A conversa sobre o livro "Elogio à Saudade" aglomerou centenas de pessoas na última edição da Feira do Livro, em São Paulo. Seu autor, o educador e filósofo Fernando José de Almeida, falava sobre o luto por sua filha, Lorena, que morreu em 2023, aos 43 anos.
No livro, em que escreve sobre esperança de futuro, ausência de certezas e de vacina contra a intensa dor de mundo que Lorena sentia, Fernando narra o processo de vivência com o luto, num manifesto pela vida apesar da perda trágica. "Sou outro. Acho que melhor. Sobrevivi", escreve.
A escrita salva muitas pessoas nos processos de luto. Seu livro é, além de um ato de salvação, a busca por nomear o indizível?
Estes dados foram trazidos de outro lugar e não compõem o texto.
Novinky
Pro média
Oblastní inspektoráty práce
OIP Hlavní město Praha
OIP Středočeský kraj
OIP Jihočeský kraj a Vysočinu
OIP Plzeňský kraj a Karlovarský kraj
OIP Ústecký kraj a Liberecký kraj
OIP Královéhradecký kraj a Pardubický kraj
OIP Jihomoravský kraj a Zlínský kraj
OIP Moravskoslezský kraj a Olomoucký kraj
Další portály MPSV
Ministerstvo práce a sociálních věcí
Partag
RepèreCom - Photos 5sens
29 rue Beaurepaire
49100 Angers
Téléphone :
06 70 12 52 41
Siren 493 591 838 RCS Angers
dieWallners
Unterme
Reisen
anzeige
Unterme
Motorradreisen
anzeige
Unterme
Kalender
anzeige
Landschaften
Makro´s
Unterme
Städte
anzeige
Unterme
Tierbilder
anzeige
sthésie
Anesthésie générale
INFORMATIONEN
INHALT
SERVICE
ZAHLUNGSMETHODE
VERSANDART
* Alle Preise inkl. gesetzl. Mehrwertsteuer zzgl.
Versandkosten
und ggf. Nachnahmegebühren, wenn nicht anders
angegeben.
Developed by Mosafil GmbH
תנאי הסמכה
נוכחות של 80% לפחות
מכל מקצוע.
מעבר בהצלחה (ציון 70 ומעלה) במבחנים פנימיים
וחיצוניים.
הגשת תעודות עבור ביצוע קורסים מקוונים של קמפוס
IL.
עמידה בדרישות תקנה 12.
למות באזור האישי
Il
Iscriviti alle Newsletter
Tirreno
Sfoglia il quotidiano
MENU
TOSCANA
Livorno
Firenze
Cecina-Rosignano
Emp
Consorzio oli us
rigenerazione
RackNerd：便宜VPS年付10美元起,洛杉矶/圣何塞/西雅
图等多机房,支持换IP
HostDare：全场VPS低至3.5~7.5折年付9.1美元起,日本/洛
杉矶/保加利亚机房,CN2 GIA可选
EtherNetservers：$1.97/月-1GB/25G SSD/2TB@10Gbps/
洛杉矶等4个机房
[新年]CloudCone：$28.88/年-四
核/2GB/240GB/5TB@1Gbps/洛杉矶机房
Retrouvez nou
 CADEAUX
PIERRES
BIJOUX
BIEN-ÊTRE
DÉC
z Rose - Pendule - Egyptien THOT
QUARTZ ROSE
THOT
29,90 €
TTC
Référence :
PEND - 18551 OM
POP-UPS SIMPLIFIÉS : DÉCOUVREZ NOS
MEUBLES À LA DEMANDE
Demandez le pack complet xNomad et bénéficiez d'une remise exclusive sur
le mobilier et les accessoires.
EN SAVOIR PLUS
Não pensei nisso enquanto escrevia, nem fiz com esse objetivo, mas, quando damos nome ao sentimento, é como se nos apossássemos dele. É isso que Freud diz. A palavra é uma apropriação do objeto, não completa, mas importante, porque faz ter maior controle sobre ele. O sentimento do "não-nomeado" carrega todo o peso do obscuro trágico. O exercício da escrita ajuda a elaborar as ideias enquanto o luto vai acontecendo. Isso se dá desde os primeiros instantes, da cerimônia de velar o corpo, até os encontros que tenho ainda hoje com pessoas próximas a ela, e sempre que evocamos o nome da Lorena.